Quote the records verbatim, starting with the line containing "How many values" and continuing through the line containing "What is the sum of all values?". Leave out the pictures.
THE DATA Start Marker
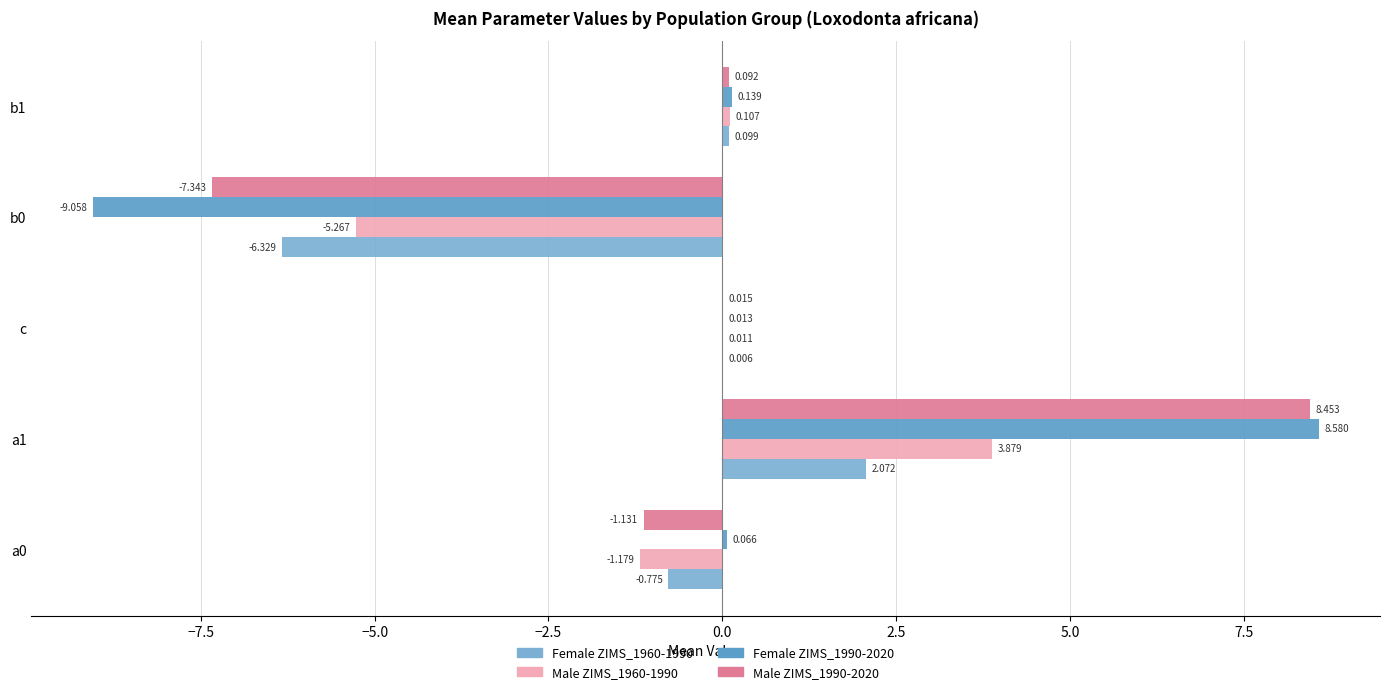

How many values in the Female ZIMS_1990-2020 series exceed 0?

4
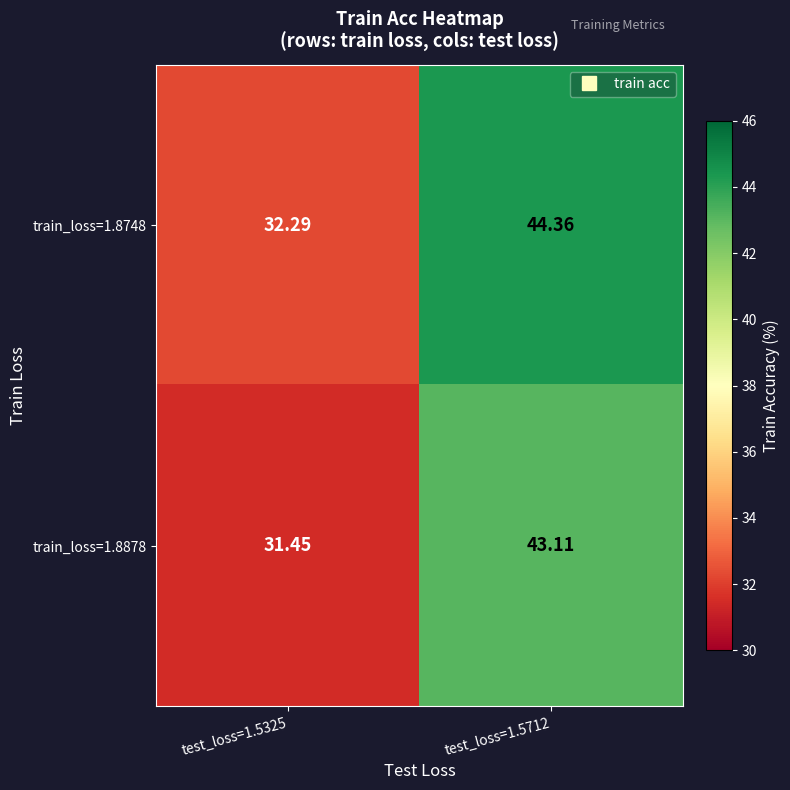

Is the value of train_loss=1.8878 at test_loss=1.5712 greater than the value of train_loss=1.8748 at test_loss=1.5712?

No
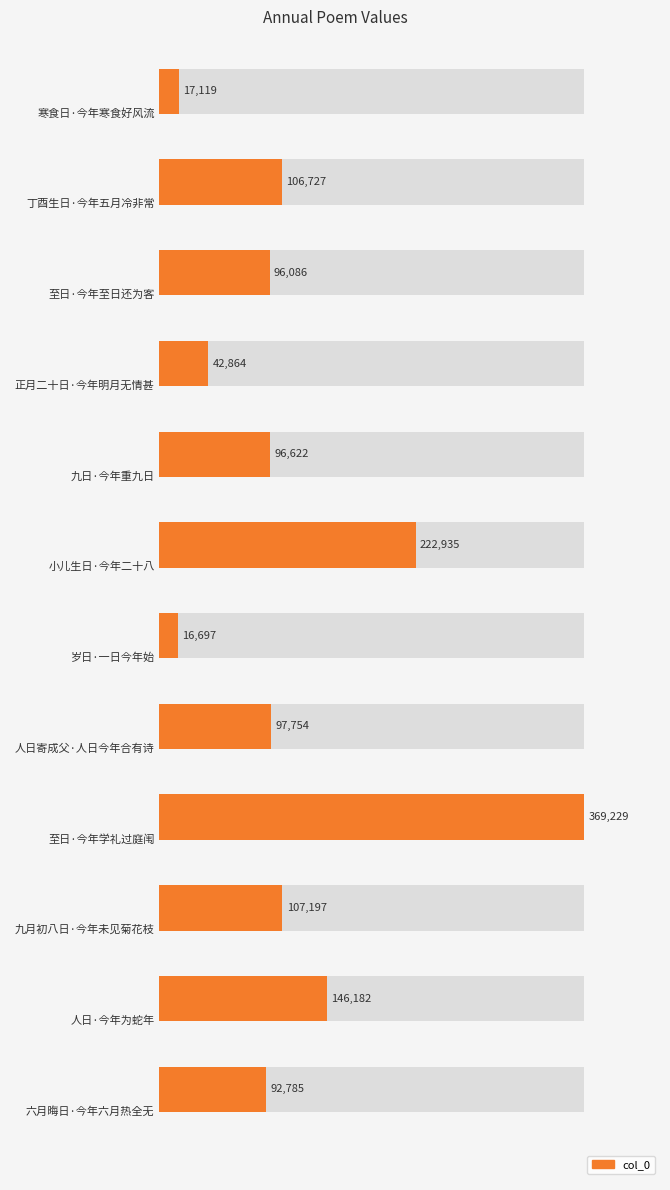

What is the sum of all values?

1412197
THE DATA End Marker
THE DATA Start Marker
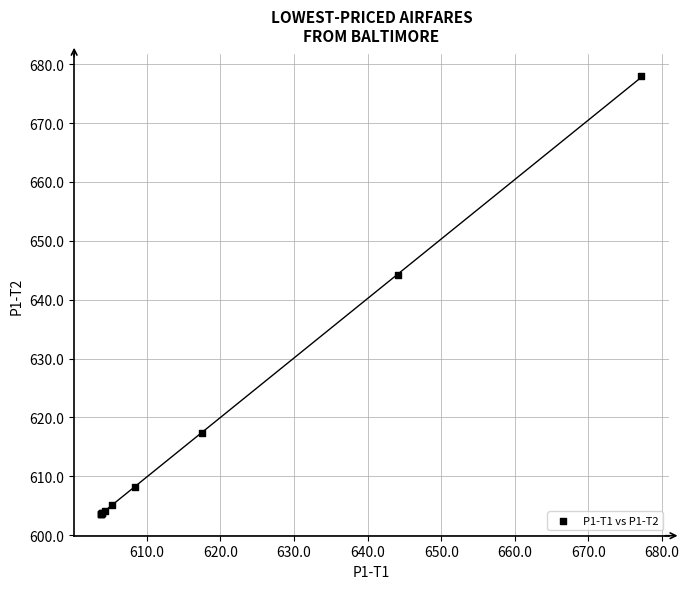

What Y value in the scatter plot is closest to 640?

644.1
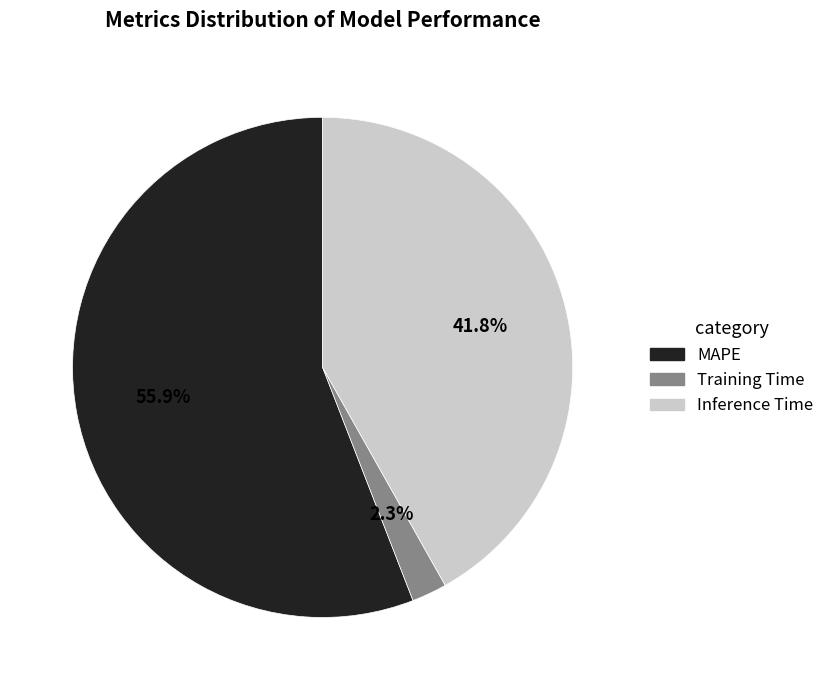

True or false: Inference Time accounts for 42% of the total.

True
THE DATA End Marker
THE DATA Start Marker
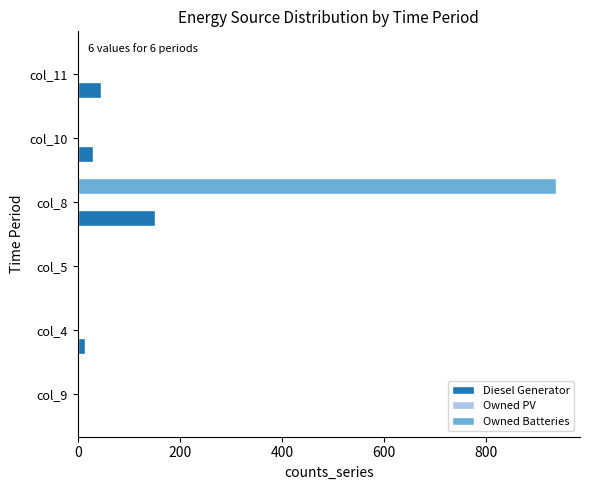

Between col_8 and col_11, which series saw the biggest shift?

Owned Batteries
THE DATA End Marker
### EXERCISE RESULT
How many values in the Female ZIMS_1990-2020 series exceed 0?

4

Is the value of train_loss=1.8878 at test_loss=1.5712 greater than the value of train_loss=1.8748 at test_loss=1.5712?

No

What is the sum of all values?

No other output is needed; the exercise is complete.